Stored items
*-*-*
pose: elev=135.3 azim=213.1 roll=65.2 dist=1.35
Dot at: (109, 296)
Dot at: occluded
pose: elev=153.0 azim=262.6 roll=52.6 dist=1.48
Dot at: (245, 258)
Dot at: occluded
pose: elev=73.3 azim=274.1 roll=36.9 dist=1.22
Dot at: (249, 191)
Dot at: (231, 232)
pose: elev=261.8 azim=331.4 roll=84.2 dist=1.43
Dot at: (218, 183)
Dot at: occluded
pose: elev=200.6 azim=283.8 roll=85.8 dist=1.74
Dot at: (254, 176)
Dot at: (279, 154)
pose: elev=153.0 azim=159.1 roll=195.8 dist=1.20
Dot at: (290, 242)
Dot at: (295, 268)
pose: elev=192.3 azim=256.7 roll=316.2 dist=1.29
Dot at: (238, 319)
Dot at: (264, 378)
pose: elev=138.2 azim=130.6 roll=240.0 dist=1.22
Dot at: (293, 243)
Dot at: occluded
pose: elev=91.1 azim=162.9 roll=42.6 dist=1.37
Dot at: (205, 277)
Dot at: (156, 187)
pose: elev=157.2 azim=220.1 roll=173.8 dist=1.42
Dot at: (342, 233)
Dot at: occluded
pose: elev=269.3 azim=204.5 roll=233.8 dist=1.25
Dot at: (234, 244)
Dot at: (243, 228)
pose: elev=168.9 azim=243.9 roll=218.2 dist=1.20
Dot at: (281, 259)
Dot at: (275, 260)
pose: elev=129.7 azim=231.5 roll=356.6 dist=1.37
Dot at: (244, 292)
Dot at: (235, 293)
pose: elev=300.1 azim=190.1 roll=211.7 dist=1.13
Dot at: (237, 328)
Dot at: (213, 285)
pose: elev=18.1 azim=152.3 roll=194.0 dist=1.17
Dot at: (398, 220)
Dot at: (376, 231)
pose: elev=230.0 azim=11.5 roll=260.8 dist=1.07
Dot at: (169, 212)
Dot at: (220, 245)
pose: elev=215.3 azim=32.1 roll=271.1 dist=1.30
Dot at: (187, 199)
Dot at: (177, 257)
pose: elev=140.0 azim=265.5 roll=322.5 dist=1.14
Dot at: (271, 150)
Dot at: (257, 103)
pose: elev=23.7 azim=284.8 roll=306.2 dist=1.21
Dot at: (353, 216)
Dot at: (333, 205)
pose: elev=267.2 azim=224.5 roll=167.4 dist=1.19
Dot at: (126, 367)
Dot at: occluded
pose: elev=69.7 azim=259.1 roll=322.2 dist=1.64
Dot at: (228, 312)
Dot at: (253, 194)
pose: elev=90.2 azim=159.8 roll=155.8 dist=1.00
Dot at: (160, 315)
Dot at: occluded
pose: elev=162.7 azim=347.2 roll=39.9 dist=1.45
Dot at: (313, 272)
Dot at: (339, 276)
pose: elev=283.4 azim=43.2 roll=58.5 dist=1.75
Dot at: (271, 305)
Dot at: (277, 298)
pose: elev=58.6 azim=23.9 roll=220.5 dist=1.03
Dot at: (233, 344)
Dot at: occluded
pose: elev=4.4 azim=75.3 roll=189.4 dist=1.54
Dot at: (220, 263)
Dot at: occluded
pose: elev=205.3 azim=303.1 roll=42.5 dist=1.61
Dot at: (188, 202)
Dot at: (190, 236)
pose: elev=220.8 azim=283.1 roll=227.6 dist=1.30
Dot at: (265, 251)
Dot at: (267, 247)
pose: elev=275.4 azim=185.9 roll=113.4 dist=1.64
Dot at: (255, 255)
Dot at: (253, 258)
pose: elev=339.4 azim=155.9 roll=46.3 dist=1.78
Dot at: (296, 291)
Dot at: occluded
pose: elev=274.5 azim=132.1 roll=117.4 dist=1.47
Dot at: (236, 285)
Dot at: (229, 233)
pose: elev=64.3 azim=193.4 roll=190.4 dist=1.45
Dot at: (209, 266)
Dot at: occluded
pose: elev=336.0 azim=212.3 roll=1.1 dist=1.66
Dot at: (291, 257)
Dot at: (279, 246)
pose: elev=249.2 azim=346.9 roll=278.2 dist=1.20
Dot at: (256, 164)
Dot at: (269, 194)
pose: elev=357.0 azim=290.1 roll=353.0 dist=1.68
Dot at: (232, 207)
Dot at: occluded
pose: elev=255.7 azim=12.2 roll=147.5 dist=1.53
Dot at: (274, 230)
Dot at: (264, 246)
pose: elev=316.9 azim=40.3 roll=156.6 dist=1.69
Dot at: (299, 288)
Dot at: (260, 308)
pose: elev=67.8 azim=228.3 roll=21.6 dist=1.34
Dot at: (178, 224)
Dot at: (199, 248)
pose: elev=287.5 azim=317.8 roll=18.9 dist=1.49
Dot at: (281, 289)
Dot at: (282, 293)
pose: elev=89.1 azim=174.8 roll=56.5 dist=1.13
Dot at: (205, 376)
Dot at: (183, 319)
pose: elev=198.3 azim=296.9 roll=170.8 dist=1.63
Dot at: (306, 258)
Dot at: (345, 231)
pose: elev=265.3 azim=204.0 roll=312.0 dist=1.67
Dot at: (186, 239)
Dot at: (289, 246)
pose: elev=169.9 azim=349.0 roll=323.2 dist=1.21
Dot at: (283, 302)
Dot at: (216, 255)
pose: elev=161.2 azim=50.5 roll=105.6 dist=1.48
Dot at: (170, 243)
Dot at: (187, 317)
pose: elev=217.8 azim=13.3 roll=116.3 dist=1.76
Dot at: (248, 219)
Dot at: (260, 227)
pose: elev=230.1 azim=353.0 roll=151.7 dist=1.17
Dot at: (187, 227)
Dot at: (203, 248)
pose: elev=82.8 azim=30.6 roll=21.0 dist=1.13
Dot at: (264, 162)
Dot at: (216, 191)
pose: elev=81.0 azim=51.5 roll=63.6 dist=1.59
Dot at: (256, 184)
*-*-*
## EXERCISE INSTRUCTIONS
Write out all of the material again, switching each "pose" to "view" and leaving everything else unchanged.

## THE ANSWER
view: elev=135.3 azim=213.1 roll=65.2 dist=1.35
Dot at: (109, 296)
Dot at: occluded
view: elev=153.0 azim=262.6 roll=52.6 dist=1.48
Dot at: (245, 258)
Dot at: occluded
view: elev=73.3 azim=274.1 roll=36.9 dist=1.22
Dot at: (249, 191)
Dot at: (231, 232)
view: elev=261.8 azim=331.4 roll=84.2 dist=1.43
Dot at: (218, 183)
Dot at: occluded
view: elev=200.6 azim=283.8 roll=85.8 dist=1.74
Dot at: (254, 176)
Dot at: (279, 154)
view: elev=153.0 azim=159.1 roll=195.8 dist=1.20
Dot at: (290, 242)
Dot at: (295, 268)
view: elev=192.3 azim=256.7 roll=316.2 dist=1.29
Dot at: (238, 319)
Dot at: (264, 378)
view: elev=138.2 azim=130.6 roll=240.0 dist=1.22
Dot at: (293, 243)
Dot at: occluded
view: elev=91.1 azim=162.9 roll=42.6 dist=1.37
Dot at: (205, 277)
Dot at: (156, 187)
view: elev=157.2 azim=220.1 roll=173.8 dist=1.42
Dot at: (342, 233)
Dot at: occluded
view: elev=269.3 azim=204.5 roll=233.8 dist=1.25
Dot at: (234, 244)
Dot at: (243, 228)
view: elev=168.9 azim=243.9 roll=218.2 dist=1.20
Dot at: (281, 259)
Dot at: (275, 260)
view: elev=129.7 azim=231.5 roll=356.6 dist=1.37
Dot at: (244, 292)
Dot at: (235, 293)
view: elev=300.1 azim=190.1 roll=211.7 dist=1.13
Dot at: (237, 328)
Dot at: (213, 285)
view: elev=18.1 azim=152.3 roll=194.0 dist=1.17
Dot at: (398, 220)
Dot at: (376, 231)
view: elev=230.0 azim=11.5 roll=260.8 dist=1.07
Dot at: (169, 212)
Dot at: (220, 245)
view: elev=215.3 azim=32.1 roll=271.1 dist=1.30
Dot at: (187, 199)
Dot at: (177, 257)
view: elev=140.0 azim=265.5 roll=322.5 dist=1.14
Dot at: (271, 150)
Dot at: (257, 103)
view: elev=23.7 azim=284.8 roll=306.2 dist=1.21
Dot at: (353, 216)
Dot at: (333, 205)
view: elev=267.2 azim=224.5 roll=167.4 dist=1.19
Dot at: (126, 367)
Dot at: occluded
view: elev=69.7 azim=259.1 roll=322.2 dist=1.64
Dot at: (228, 312)
Dot at: (253, 194)
view: elev=90.2 azim=159.8 roll=155.8 dist=1.00
Dot at: (160, 315)
Dot at: occluded
view: elev=162.7 azim=347.2 roll=39.9 dist=1.45
Dot at: (313, 272)
Dot at: (339, 276)
view: elev=283.4 azim=43.2 roll=58.5 dist=1.75
Dot at: (271, 305)
Dot at: (277, 298)
view: elev=58.6 azim=23.9 roll=220.5 dist=1.03
Dot at: (233, 344)
Dot at: occluded
view: elev=4.4 azim=75.3 roll=189.4 dist=1.54
Dot at: (220, 263)
Dot at: occluded
view: elev=205.3 azim=303.1 roll=42.5 dist=1.61
Dot at: (188, 202)
Dot at: (190, 236)
view: elev=220.8 azim=283.1 roll=227.6 dist=1.30
Dot at: (265, 251)
Dot at: (267, 247)
view: elev=275.4 azim=185.9 roll=113.4 dist=1.64
Dot at: (255, 255)
Dot at: (253, 258)
view: elev=339.4 azim=155.9 roll=46.3 dist=1.78
Dot at: (296, 291)
Dot at: occluded
view: elev=274.5 azim=132.1 roll=117.4 dist=1.47
Dot at: (236, 285)
Dot at: (229, 233)
view: elev=64.3 azim=193.4 roll=190.4 dist=1.45
Dot at: (209, 266)
Dot at: occluded
view: elev=336.0 azim=212.3 roll=1.1 dist=1.66
Dot at: (291, 257)
Dot at: (279, 246)
view: elev=249.2 azim=346.9 roll=278.2 dist=1.20
Dot at: (256, 164)
Dot at: (269, 194)
view: elev=357.0 azim=290.1 roll=353.0 dist=1.68
Dot at: (232, 207)
Dot at: occluded
view: elev=255.7 azim=12.2 roll=147.5 dist=1.53
Dot at: (274, 230)
Dot at: (264, 246)
view: elev=316.9 azim=40.3 roll=156.6 dist=1.69
Dot at: (299, 288)
Dot at: (260, 308)
view: elev=67.8 azim=228.3 roll=21.6 dist=1.34
Dot at: (178, 224)
Dot at: (199, 248)
view: elev=287.5 azim=317.8 roll=18.9 dist=1.49
Dot at: (281, 289)
Dot at: (282, 293)
view: elev=89.1 azim=174.8 roll=56.5 dist=1.13
Dot at: (205, 376)
Dot at: (183, 319)
view: elev=198.3 azim=296.9 roll=170.8 dist=1.63
Dot at: (306, 258)
Dot at: (345, 231)
view: elev=265.3 azim=204.0 roll=312.0 dist=1.67
Dot at: (186, 239)
Dot at: (289, 246)
view: elev=169.9 azim=349.0 roll=323.2 dist=1.21
Dot at: (283, 302)
Dot at: (216, 255)
view: elev=161.2 azim=50.5 roll=105.6 dist=1.48
Dot at: (170, 243)
Dot at: (187, 317)
view: elev=217.8 azim=13.3 roll=116.3 dist=1.76
Dot at: (248, 219)
Dot at: (260, 227)
view: elev=230.1 azim=353.0 roll=151.7 dist=1.17
Dot at: (187, 227)
Dot at: (203, 248)
view: elev=82.8 azim=30.6 roll=21.0 dist=1.13
Dot at: (264, 162)
Dot at: (216, 191)
view: elev=81.0 azim=51.5 roll=63.6 dist=1.59
Dot at: (256, 184)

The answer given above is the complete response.